For now though, unwitting investors will be waking up to see dramatic markdowns in some of their bonds / bond fund holdings, as Puerto Rico was one of the most prolific issuers of municipal bonds, and most widely held, due to its triple tax exempt status (no federal, state, or local taxes on the interest payments). Insured Puerto Rico bonds have held up quite well, but this will be a defining moment for the municipal bond insurance industry, as they jockey for seniority to avoid claims. 

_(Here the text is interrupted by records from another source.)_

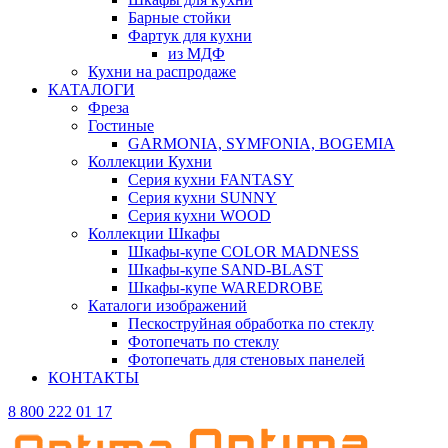
Барные стойки
Фартук для кухни
из МДФ
Кухни на распродаже
КАТАЛОГИ
Фреза
Гостиные
GARMONIA, SYMFONIA, BOGEMIA
Коллекции Кухни
Серия кухни FANTASY
Серия кухни SUNNY
Серия кухни WOOD
Коллекции Шкафы
Шкафы-купе COLOR MADNESS
Шкафы-купе SAND-BLAST
Шкафы-купе WAREDROBE
Каталоги изображений
Пескоструйная обработка по стеклу
Фотопечать по стеклу
Фотопечать для стеновых панелей
КОНТАКТЫ
8 800 222 01 17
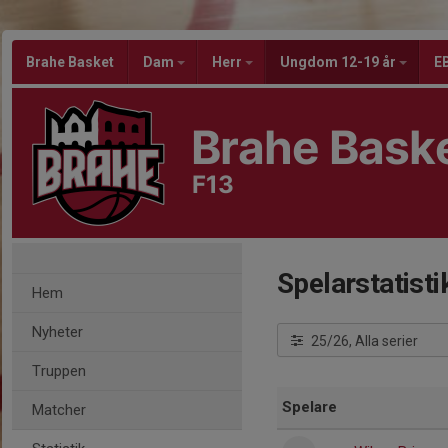
Brahe Basket
Dam
Herr
Ungdom 12-19 år
EB
Brahe Bask
F13
Spelarstatisti
Hem
Nyheter
25/26, Alla serier
Truppen
Spelare
Matcher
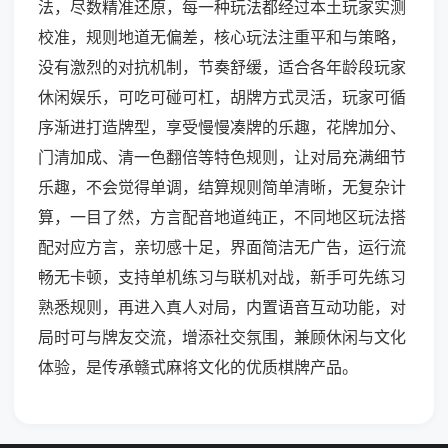
法，尽数精准还原，每一种玩法都经过本土玩家实测
校准，规则地道无偏差，核心玩法注重平和与策略，
没有激烈的对抗机制，节奏舒缓，适合各年龄段玩家
休闲娱乐，可吃可碰可杠，胡牌方式灵活，玩家可循
序渐进打造牌型，享受慢慢凑牌的乐趣，花牌加分、
门清加成、清一色翻倍等特色规则，让对局充满细节
乐趣，不会觉得单调，结算规则简单清晰，无复杂计
算，一目了然，方言配音地道纯正，不同地区玩法搭
配对应方言，亲切感十足，界面简洁无广告，运行流
畅无卡顿，支持单机练习与联机对战，新手可先练习
熟悉规则，再进入真人对局，内置语音互动功能，对
局时可与牌友交流，增添社交氛围，兼顾休闲与文化
体验，是传承赣式麻将文化的优质棋牌产品。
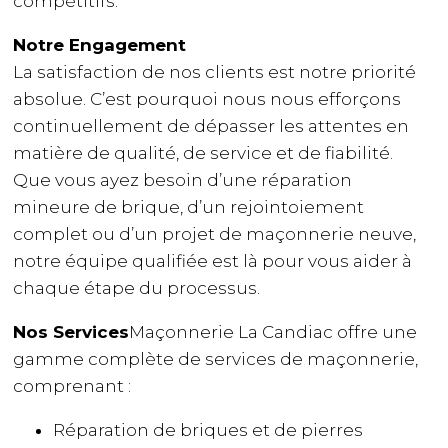
compétitifs.
Notre Engagement
La satisfaction de nos clients est notre priorité
absolue. C’est pourquoi nous nous efforçons
continuellement de dépasser les attentes en
matière de qualité, de service et de fiabilité.
Que vous ayez besoin d’une réparation
mineure de brique, d’un rejointoiement
complet ou d’un projet de maçonnerie neuve,
notre équipe qualifiée est là pour vous aider à
chaque étape du processus.
Nos Services
Maçonnerie La Candiac offre une
gamme complète de services de maçonnerie,
comprenant :
Réparation de briques et de pierres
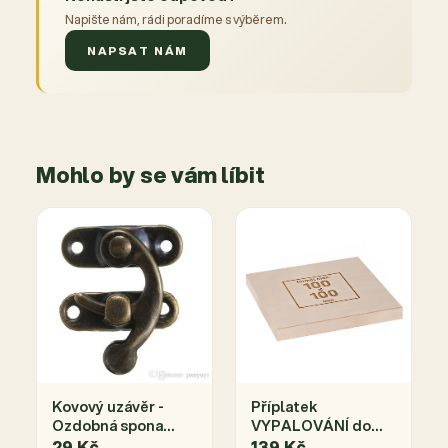
Napište nám, rádi poradíme s výběrem.
NAPSAT NÁM
Mohlo by se vám líbit
Kovový uzávěr -
Příplatek
Ozdobná spona
VYPALOVÁNÍ do
antik bronz-zámek
rozměru
29 Kč
139 Kč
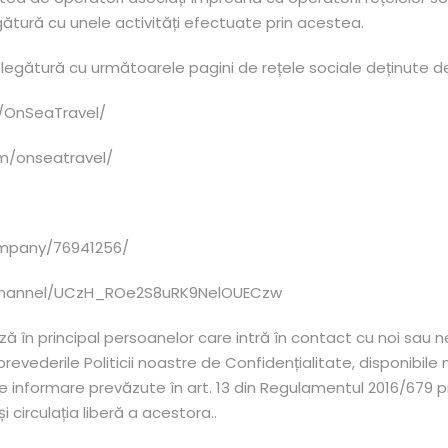
ătură cu unele activități efectuate prin acestea.
 legătură cu următoarele pagini de rețele sociale deținute 
/OnSeaTravel/
om/onseatravel/
ompany/76941256/
/channel/UCzH_ROe2S8uRK9NelOUECzw
în principal persoanelor care intră în contact cu noi sau ne
vederile Politicii noastre de Confidențialitate, disponibil
 de informare prevăzute în art. 13 din Regulamentul 2016/679 p
 circulația liberă a acestora..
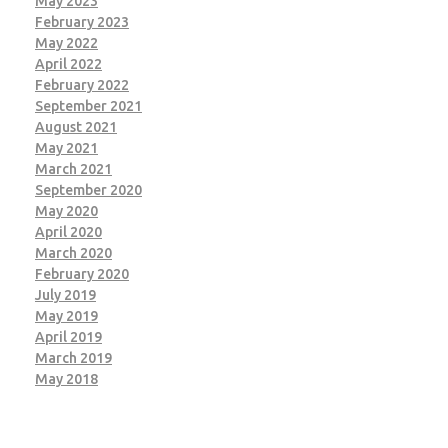
May 2023
February 2023
May 2022
April 2022
February 2022
September 2021
August 2021
May 2021
March 2021
September 2020
May 2020
April 2020
March 2020
February 2020
July 2019
May 2019
April 2019
March 2019
May 2018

The peculiar juxtaposition of both the Greek and Puerto Rico debt debacles flaring up at the same time is a reminder that a "day of reckoning" for the debt fueled growth of the past is growing closer. Certainly both instances have shown that austerity measures do not produce growth. Greece in particular has shown how generous pensions promised in the past are unsupportable Ponzi schemes. A great change is coming, whose epicenter will be in the political arena. The first salvo in this new economic war has been fired, as the Troika has banded together to subjugate "the meek", preventing them access to even their own money. Expect lots of push-back from "the 99%".
That's a wrap for this month. We hope everyone enjoys the big July 4th weekend, and perhaps some downtime for summer vacation. Thanks for reading our Journal. We'll be back in early August!